Their outrage peaked when the Obama campaign asked two women wearing head scarves to move away from the candidate — and the television cameras — at a rally last month in Detroit. Obama personally apologized to the women, but the incident reflected the difficulties of balancing hard-nosed political calculations with the campaign’s overall message of change and unity.
”The truth is Obama has both set the record straight about his religious upbringing, background and faith — and spoken out against efforts to marginalize Muslims,” said Obama campaign spokesman Josh Earnest.
`I’M NOT A MUSLIM’
He pointed to Obama’s interview with CBS’ 60 Minutes, in which he said, “I have never been a Muslim. I’m not a Muslim. These e-mails are obviously not just offensive to me, somebody who is a devout Christian, who’s been going to the same church for the last 20 years, but it’s also offensive to Muslims, because it plays into, obviously, a certain fear-mongering there.”

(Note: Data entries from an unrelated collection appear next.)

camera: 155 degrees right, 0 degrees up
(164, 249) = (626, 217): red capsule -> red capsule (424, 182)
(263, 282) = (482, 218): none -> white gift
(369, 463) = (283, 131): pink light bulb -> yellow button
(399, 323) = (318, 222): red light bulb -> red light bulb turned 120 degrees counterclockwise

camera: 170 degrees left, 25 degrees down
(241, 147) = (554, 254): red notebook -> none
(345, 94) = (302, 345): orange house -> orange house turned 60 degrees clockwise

But some Muslim leaders said Obama needs to do more to make it clear that he welcomes their support in his campaign. Though he’s spoken at many churches and synagogues — including a conservative congregation in Boca Raton — he has never visited a mosque, said Altaf Ali, executive director of the South Florida chapter of the Council on American-Islamic Relations. There are between 200,000 and 400,000 Muslims in Florida and about seven million nationwide.
It would be refreshing if Obama said something like this: “I won’t visit a mosque in the company of anyone affiliated with the unindicted co-conspirators of the Council on American Islamic Relations, and I won’t visit any mosque at all unless and until Muslims in America definitively renounce, in deed as well as word, the jihad ideology and Islamic supremacism.”

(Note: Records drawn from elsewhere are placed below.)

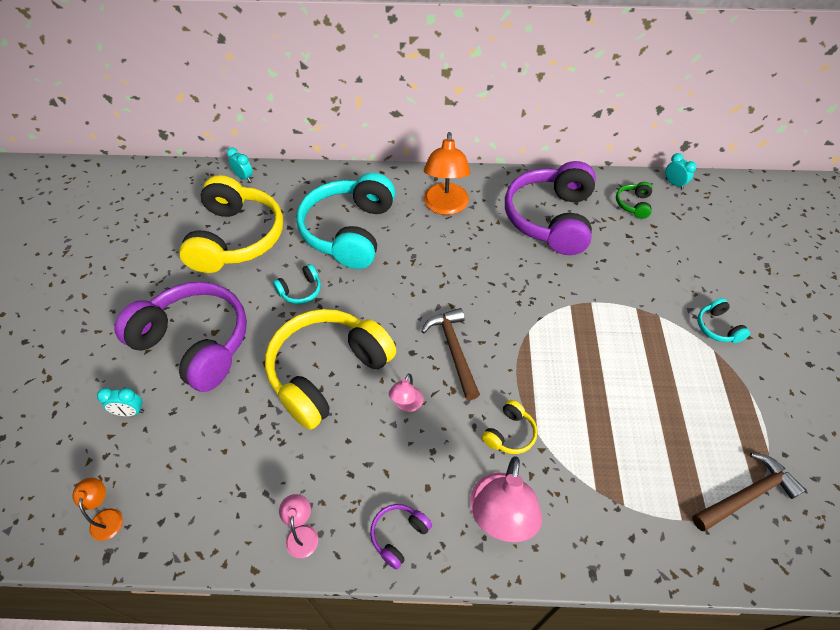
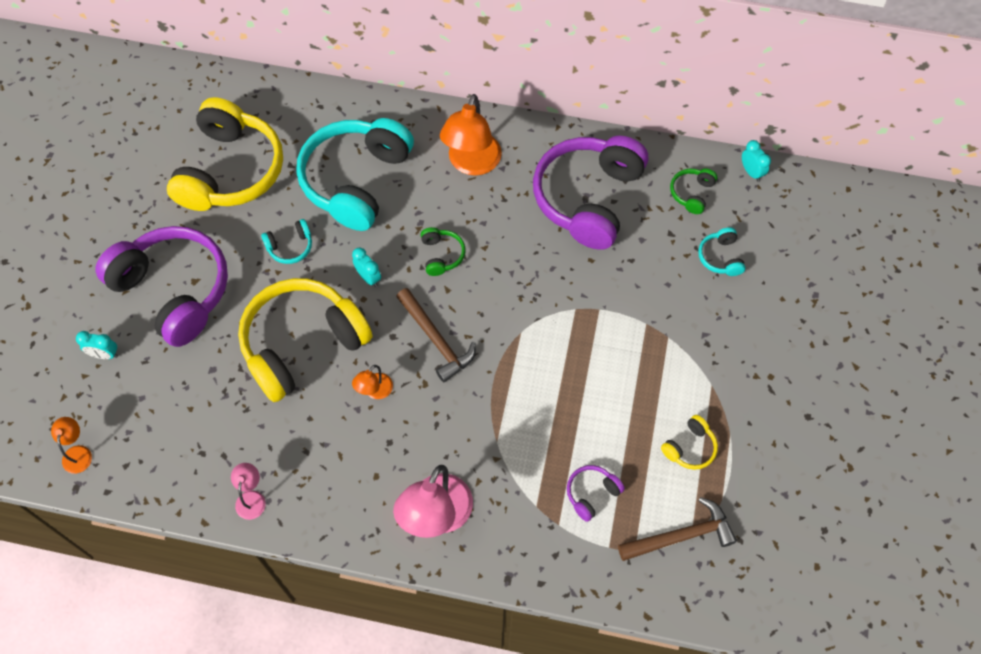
camera: 10 degrees right, 10 degrees up
(244, 177) = (249, 89): turquoise clock -> turquoise clock (368, 277)
(399, 536) = (339, 515): purple headphones -> purple headphones (592, 494)
(406, 404) = (374, 391): pink lamp -> orange lamp
(439, 278) = (441, 255): none -> green headphones
(453, 350) = (436, 340): brown hammer -> brown hammer turned 150 degrees clockwise
(509, 433) = (469, 437): yellow headphones -> yellow headphones (690, 447)
(717, 327) = (726, 360): turquoise headphones -> turquoise headphones (720, 257)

But I won’t be holding my breath. Still, I doubt Obama will visit a mosque before the election. He is too good a politician.
The Muslim community saw little outreach from presidential candidates until 2000, when Republican George Bush successfully enlisted Muslim donors and included mosques in his proposal for government partnering with religious institutions. But since the Sept. 11 terrorist attacks, many American Muslims say they are treated with suspicion.
”Since 9/11, our community has been portrayed as inherently evil, and what Obama is doing is adding to the negative stereotype,” Ali said. “His message is about change, and he has to appeal to every minority group.”
That’s a tall order for the first African-American presidential nominee as he tries to broaden his appeal for the general election. Ali said that Obama, who spent part of his childhood in Indonesia, the largest Muslim country in the world, is uniquely suited “to be a bridge between America and the Muslim world.”
I predicted well over a year ago that people would be saying this about Obama.
Saif Ishoof, president of the Center for Voter Advocacy, a nonpartisan group that educates Muslims about the political process, said Republican John McCain also needs to show more sensitivity.
Ishoof, a lifelong Republican, said he bristles when McCain consistently refers to “Islamic terrorists.”
”By using that phraseology, he is giving credence to a world view that 99 percent of Muslims do not consider their own,” said Ishoof, an attorney who runs a Miami engineering firm….
Here we go again. As I have pointed out many, many times, basic grammar indicates that referring to “Islamic terrorists” says nothing at all about Muslims as a whole. Ishoof and his ilk are just trying to make sure no one notices the primary motivations and goals of the Islamic jihadists. Now, why is that?